I wrote a C wrapper using the Python C API on our development machine (which is 32 bit and runs 32 bit Python 2.7). I have since had to move the wrapper and C source code to another machine which is 64 bit and runs 64 bit Python 2.6. The following code in the C wrapper returns a segmentation fault on the 64 bit machine, but not on the 32 bit machine (it works perfectly there):
static PyObject *tide3_tide_hours(PyObject *self, PyObject *args) {
double initHour, z0, delt;
char f_seasonal;
int numHours;
// Parse arguments from Python
if (!PyArg_ParseTuple(args, "ddsid", &initHour, &z0,
&f_seasonal, &numHours, &delt))
return NULL;
// Allocate memory for zhr, which is the output we want
zhr = (double *) malloc ((numHours) *sizeof (double));
// Call the C source code
int value = tide_hours(&tc, initHour,
z0, f_seasonal, numHours, zhr, delt);
// Construct the Python return object by defining
// a new list and looping over zhr
int i;
PyObject *l = PyList_New(0);
if (!l) {
printf("No list \n");
return NULL;
}
for (i=0; i < numHours; i++) {
PyList_Append(l,PyFloat_FromDouble(zhr[i]));
//printf("%f \n",zhr[i]);
}
// Free memory and return the Python list containing zhr to Python
free (zhr);
return l;
}
Note that &tc is just a structure class I define in Python and initialize at the beginning of the C wrapper.
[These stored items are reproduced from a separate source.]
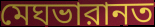
মেঘভারানতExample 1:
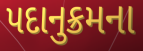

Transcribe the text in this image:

પદાનુક્રમના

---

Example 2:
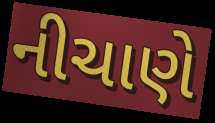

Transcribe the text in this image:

નીચાણે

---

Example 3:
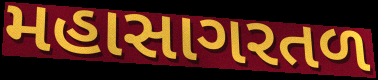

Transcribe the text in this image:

મહાસાગરતળ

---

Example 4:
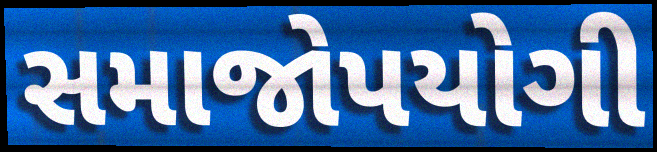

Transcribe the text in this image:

સમાજોપયોગી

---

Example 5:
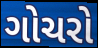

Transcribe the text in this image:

ગોચરો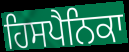
ਹਿਸਪੈਨਿਕਾ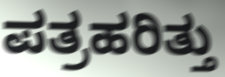
ಪತ್ರಹರಿತ್ತು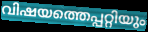
വിഷയത്തെപ്പറ്റിയുംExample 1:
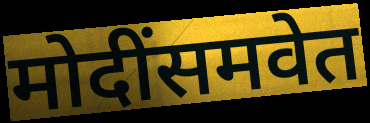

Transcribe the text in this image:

मोदींसमवेत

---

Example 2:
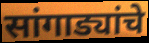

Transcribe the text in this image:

सांगाड्यांचे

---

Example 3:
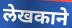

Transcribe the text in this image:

लेखकाने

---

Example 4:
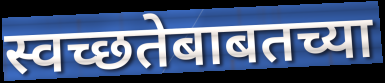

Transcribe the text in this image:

स्वच्छतेबाबतच्या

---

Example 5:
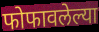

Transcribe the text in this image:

फोफावलेल्याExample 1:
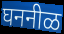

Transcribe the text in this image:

घननीळ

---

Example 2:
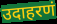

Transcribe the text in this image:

उदाहरणं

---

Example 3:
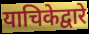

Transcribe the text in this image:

याचिकेद्वारे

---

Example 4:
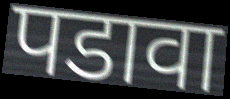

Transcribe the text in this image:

पडावा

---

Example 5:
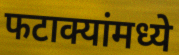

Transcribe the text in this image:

फटाक्यांमध्येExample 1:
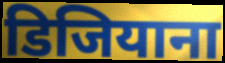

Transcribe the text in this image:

डिजियाना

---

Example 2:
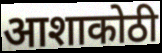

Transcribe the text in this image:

आशाकोठी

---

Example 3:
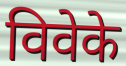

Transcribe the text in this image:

विवेके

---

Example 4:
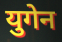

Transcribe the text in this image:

युगेन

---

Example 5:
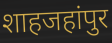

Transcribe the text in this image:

शाहजहांपुर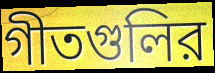
গীতগুলির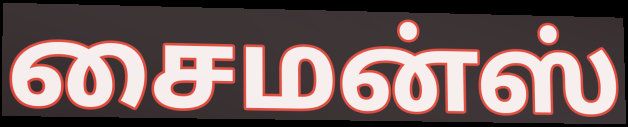
சைமன்ஸ்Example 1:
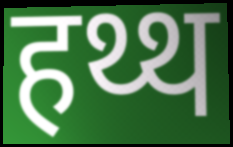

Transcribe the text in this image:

हथ्थ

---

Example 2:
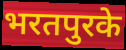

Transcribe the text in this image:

भरतपुरके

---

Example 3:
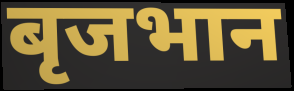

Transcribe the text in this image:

बृजभान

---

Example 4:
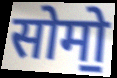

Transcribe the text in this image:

सोमो॒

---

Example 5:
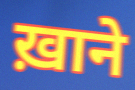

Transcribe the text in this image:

ख़ाने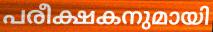
പരീക്ഷകനുമായിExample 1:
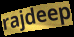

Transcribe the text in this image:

rajdeep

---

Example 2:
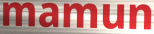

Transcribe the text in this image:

mamun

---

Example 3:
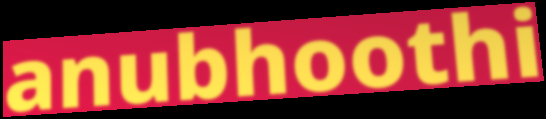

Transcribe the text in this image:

anubhoothi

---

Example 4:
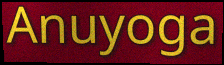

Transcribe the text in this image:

Anuyoga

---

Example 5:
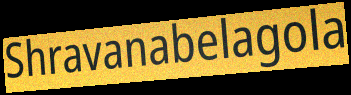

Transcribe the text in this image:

ShravanabelagolaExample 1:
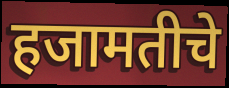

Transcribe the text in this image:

हजामतीचे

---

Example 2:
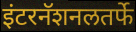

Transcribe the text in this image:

इंटरनॅशनलतर्फे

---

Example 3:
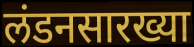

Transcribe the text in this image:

लंडनसारख्या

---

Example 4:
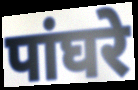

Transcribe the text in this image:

पांघरे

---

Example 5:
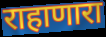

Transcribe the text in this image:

राहाणारा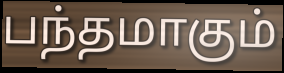
பந்தமாகும்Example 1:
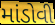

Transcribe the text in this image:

માંડોવી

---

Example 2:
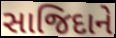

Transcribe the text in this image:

સાજિદાને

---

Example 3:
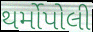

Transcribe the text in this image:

થર્મોપોલી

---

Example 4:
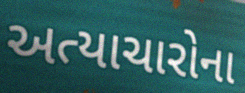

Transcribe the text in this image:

અત્યાચારોના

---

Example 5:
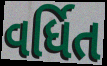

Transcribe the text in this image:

વર્ધિત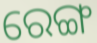
ରେଙ୍ଗ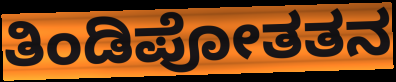
ತಿಂಡಿಪೋತತನ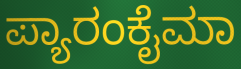
ಪ್ಯಾರಂಕೈಮಾ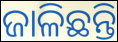
ଜାଳିଛନ୍ତି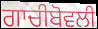
ਗਾਚੀਬੋਵਲੀ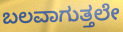
ಬಲವಾಗುತ್ತಲೇ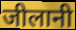
जीलानीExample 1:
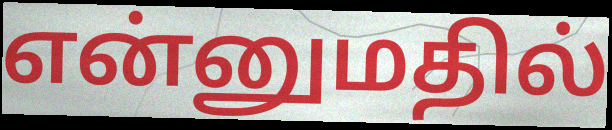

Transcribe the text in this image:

என்னுமதில்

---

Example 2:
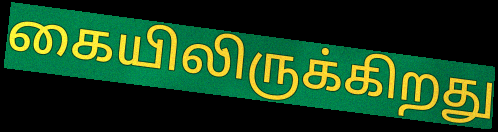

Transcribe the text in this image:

கையிலிருக்கிறது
I want zhr (calculated by tide_hours in the C source code) and can see correct values for it if I uncomment the printf statement in the for loop. If I insert:
printf("Size of zhr: %d\n",sizeof(zhr));
right after allocating memory for zhr, I see '4' on the 32 bit machine and '8' on the 64 bit machine. I'm sure this is the reason why the code is returning a segmentation fault, but I can't figure out how to stop that from happening.
I checked the rest of the C wrapper/Python code and narrowed the problem down to this section. The input arguments are the right value and type. As stated previously, zhr is calculated and output correctly by tide_hours (if I use printf in the for loop), but something is up with the memory allocation that has to do with this 32 to 64 bit switch. I'm unfamiliar with writing C wrappers (this is my first one), so I would like to know if there is a way to fix this or if something else I didn't even think of is causing the problem. Thanks ahead of time and let me know if you need more code.